I. Introduction
Text mining in scene images typically extracts many meaningful information, like milestones, landmarks, product names, and shop titles. The computer vision faction gain awareness toward perceiving text instances for better scene understanding. Scene text detection is a task of locating the accurate location of all text occurrences in a scene images and confining them in a bounding box. It has yielded an immense advantage for its wide utility in real applications, like real-time traffic sign recognition, blind navigation assistance, social networks, autonomous navigation, and multilingual translation [1]–[3]. Nevertheless, it is a challenging problem because text regions have large span for scale orientation, color, aspect ratio, and script. Such text instances can also be horizontal, oriented, curved, and arbitrary-shaped, as shown in Fig. 1. This enhances the regression complexity for precisely locating the text regions. But, due to noisy situations, scene images have noise, which further influences the contrast of the image and faints the text edges, which make the detection more complex. The incorporation of deep neural networks has addressed many of the former challenges, however latter ones are still in preliminary phase of research. It is therefore important to design the text detection models considering the presence of poor contrast and faint edges in scene images. This increases the difficulty in detection, as shown in Fig. 1 (first four rows). Schechner et al. [4], Nayar and Narasimhan [5], and He et al. [6], study haze scene images to reduce the impact of bad weather conditions on scene images. However, they do not aim to perform text, face, or object detection from such hazy scene images. The only available work [7] performs text detection in the presence of haze in scene images as a postprocessing step. The probable text regions are dehazed using handcrafted features and then text instances are detected. Thus, the detection task directly from noisy scene images is still in its elementary phase.

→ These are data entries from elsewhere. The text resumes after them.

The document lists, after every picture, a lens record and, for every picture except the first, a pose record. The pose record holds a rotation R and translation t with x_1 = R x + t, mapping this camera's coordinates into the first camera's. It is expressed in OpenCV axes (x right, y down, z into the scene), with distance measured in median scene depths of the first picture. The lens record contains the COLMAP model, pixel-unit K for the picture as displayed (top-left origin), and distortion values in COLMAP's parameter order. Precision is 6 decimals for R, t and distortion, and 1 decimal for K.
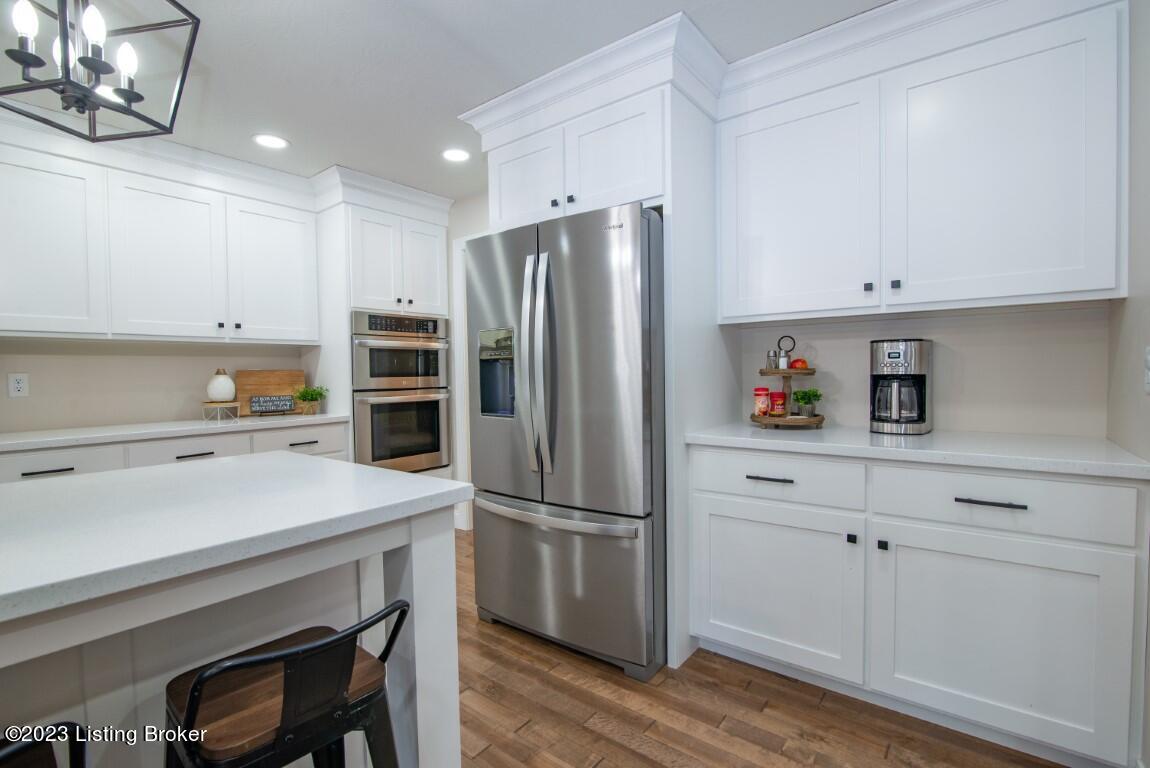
lens RADIAL K [[534.5, 0, 583.8], [0, 534.5, 386.8], [0, 0, 1]] dist [-0.003351, -0.000240]
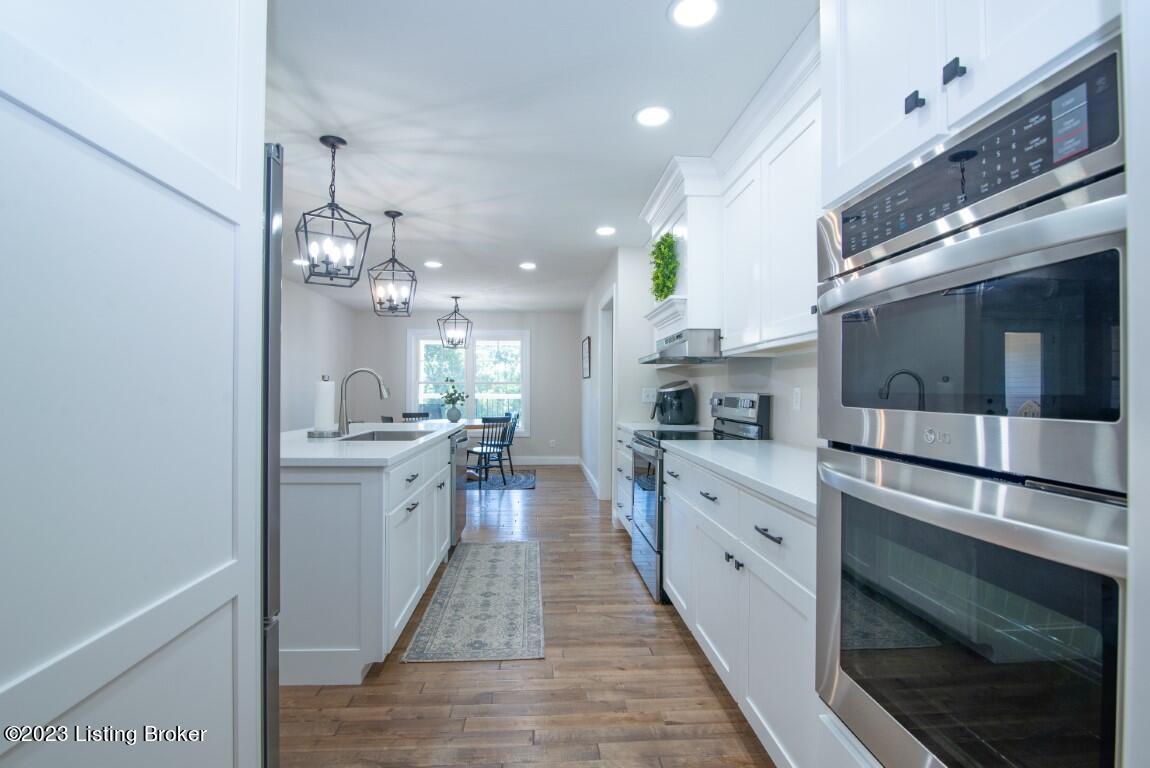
lens RADIAL K [[534.5, 0, 583.8], [0, 534.5, 386.8], [0, 0, 1]] dist [-0.003351, -0.000240]
pose [[-0.733581, 0.006821, -0.679568, -0.063601], [-0.013766, 0.999595, 0.024894, -0.032614], [0.679462, 0.027617, -0.733190, 1.042303]]
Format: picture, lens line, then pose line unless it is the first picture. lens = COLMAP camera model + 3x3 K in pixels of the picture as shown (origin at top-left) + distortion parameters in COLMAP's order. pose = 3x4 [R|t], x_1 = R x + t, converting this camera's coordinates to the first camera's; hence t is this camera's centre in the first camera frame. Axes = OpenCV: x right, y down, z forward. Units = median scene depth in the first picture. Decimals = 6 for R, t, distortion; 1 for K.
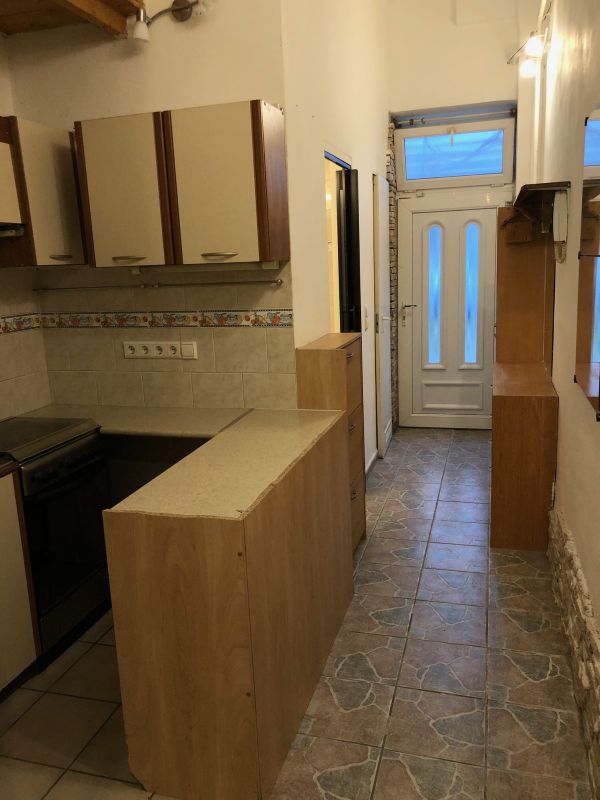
lens RADIAL K [[644.0, 0, 301.1], [0, 644.0, 394.8], [0, 0, 1]] dist [0.005408, 0.001865]
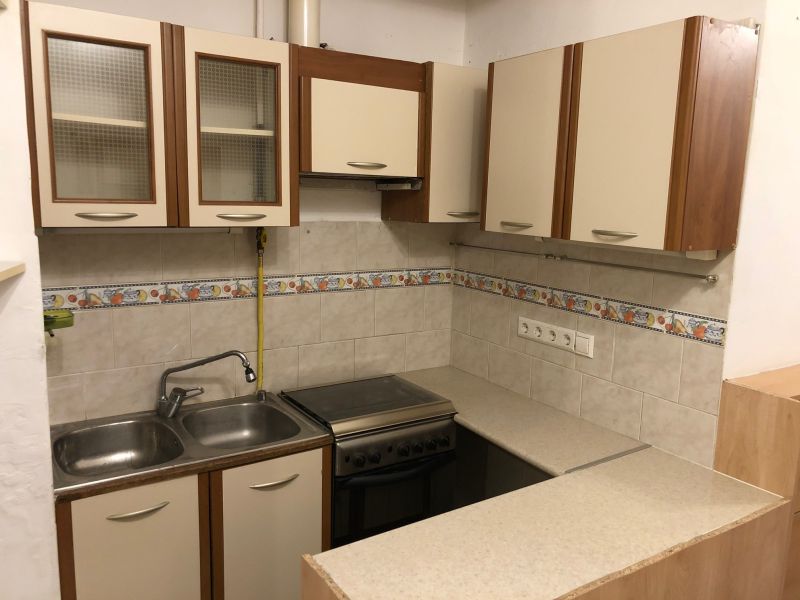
lens RADIAL K [[644.0, 0, 397.3], [0, 644.0, 292.6], [0, 0, 1]] dist [0.005408, 0.001865]
pose [[0.756114, 0.162174, -0.634028, 0.142155], [-0.191247, 0.981274, 0.022922, -0.109393], [0.625873, 0.103924, 0.772970, 0.264408]]
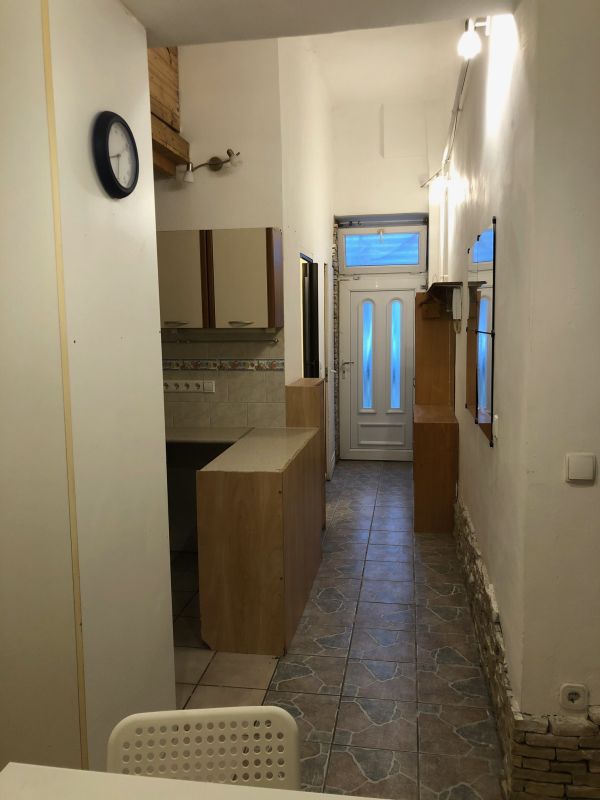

Column (b) and (c) are the detected texts in the original images of column (a) using CRAFT [8] and our SESANet. The first four rows show the text regions having faint edges due low illumination, poor contrast, and image filtering. The last two rows illustrate the text instances having a wide range of scale, orientation, and aspect-ratio. Text instances can be in horizontal, oriented, and curved form (fifth row). (a) Original. (b) Craft. (c) SESANet.